━━━━━ PROVIDED INFORMATION
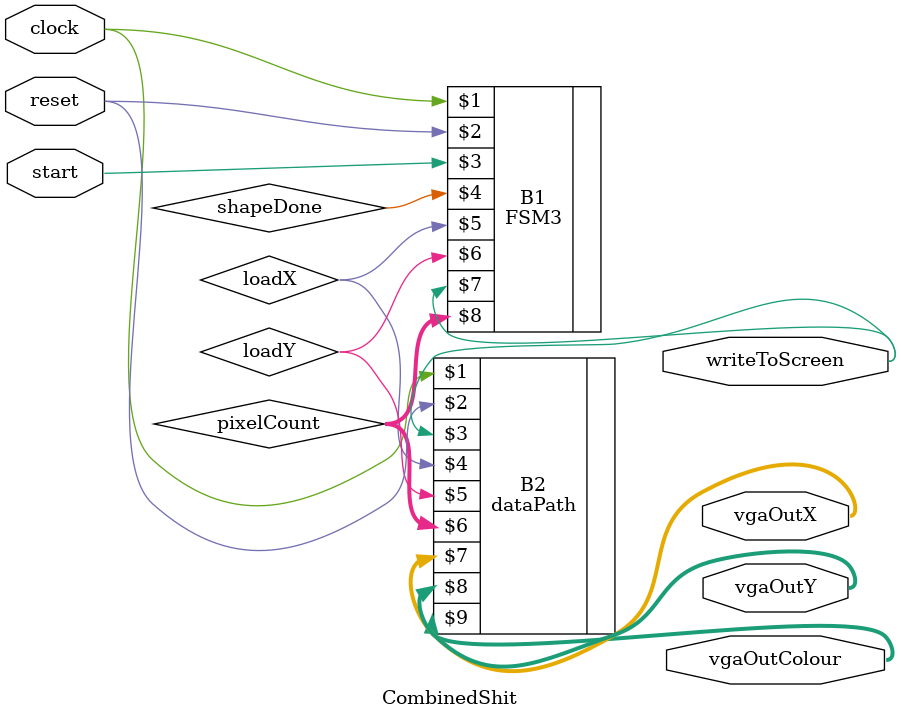
<source format=v>
module display
	(
		CLOCK_50,						//	On Board 50 MHz
		// Your inputs and outputs here
		SW,
		KEY,
		// The ports below are for the VGA output.  Do not change.
		VGA_CLK,   						//	VGA Clock
		VGA_HS,							//	VGA H_SYNC
		VGA_VS,							//	VGA V_SYNC
		VGA_BLANK_N,						//	VGA BLANK
		VGA_SYNC_N,						//	VGA SYNC
		VGA_R,   						//	VGA Red[9:0]
		VGA_G,	 						//	VGA Green[9:0]
		VGA_B   						//	VGA Blue[9:0]
	);

	input			CLOCK_50;				//	50 MHz
	// Declare your inputs and outputs here
	input [3:0]KEY;
	input [9:0] SW;
	wire reset;
	wire writeToScreen;
	wire start;
	assign start = ~KEY[1];
	assign reset = ~KEY[0];

	
	// Do not change the following outputs
	output			VGA_CLK;   				//	VGA Clock
	output			VGA_HS;					//	VGA H_SYNC
	output			VGA_VS;					//	VGA V_SYNC
	output			VGA_BLANK_N;				//	VGA BLANK
	output			VGA_SYNC_N;				//	VGA SYNC
	output	[9:0]	VGA_R;   				//	VGA Red[9:0]
	output	[9:0]	VGA_G;	 				//	VGA Green[9:0]
	output	[9:0]	VGA_B;   				//	VGA Blue[9:0]
	
	
	// Create the colour, x, y and writeEn wires that are inputs to the controller.

	wire [2:0] colour;
	wire [8:0] x;
	wire [7:0] y;

	// Create an Instance of a VGA controller - there can be only one!
	// Define the number of colours as well as the initial background
	// image file (.MIF) for the controller.
	vga_adapter VGA(
			.resetn(~reset),
			.clock(CLOCK_50),
			.colour(colour),
			.x(x),
			.y(y),
			.plot(writeToScreen),
			// Signals for the DAC to drive the monitor.
			.VGA_R(VGA_R),
			.VGA_G(VGA_G),
			.VGA_B(VGA_B),
			.VGA_HS(VGA_HS),
			.VGA_VS(VGA_VS),
			.VGA_BLANK(VGA_BLANK_N),
			.VGA_SYNC(VGA_SYNC_N),
			.VGA_CLK(VGA_CLK));
		defparam VGA.RESOLUTION = "320x240";
		defparam VGA.MONOCHROME = "FALSE";
		defparam VGA.BITS_PER_COLOUR_CHANNEL = 1;
		defparam VGA.BACKGROUND_IMAGE = "black.mif";
			
	// Put your code here. Your code should produce signals x,y,colour and writeEn
	// for the VGA controller, in addition to any other functionality your design may require.
		CombinedShit I1 (CLOCK_50, reset, start, x, y, colour, writeToScreen); 
	
endmodule

module CombinedShit (clock, reset, start, vgaOutX, vgaOutY, vgaOutColour, writeToScreen);

input clock, reset, start;
output [7:0] vgaOutY;
output [8:0] vgaOutX;
output [2:0] vgaOutColour;
output writeToScreen;

wire loadX, loadY;


wire [14:0] pixelCount;

FSM3 B1 (clock, reset, start, shapeDone, loadX, loadY, writeToScreen, pixelCount);

	
dataPath B2 (clock, reset, writeToScreen, loadX, loadY, pixelCount, vgaOutX, vgaOutY, vgaOutColour);


endmodule
</source>
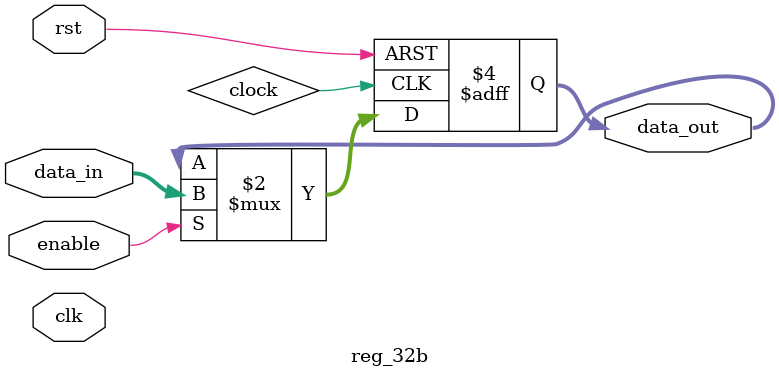
<source format=v>
`timescale 1 ps / 1 ps
module reg_32b 
(
	input               rst,
	input               clk,
	input [31:0]        data_in,
	input               enable,
	output reg [31:0]   data_out
);
	
	always @(posedge clock, posedge rst)    // posedge rst?
	begin
		if (rst)
			data_out <= 32'b0;
		else if (enable)
			data_out <= data_in;
	end

endmodule
</source>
━━━━━━━━━━
WHAT THE EXERCISE ASKS: Take every line from the data that contains the word "writeEn".

EXERCISE SOLUTION:
	// Create the colour, x, y and writeEn wires that are inputs to the controller.
	// Put your code here. Your code should produce signals x,y,colour and writeEn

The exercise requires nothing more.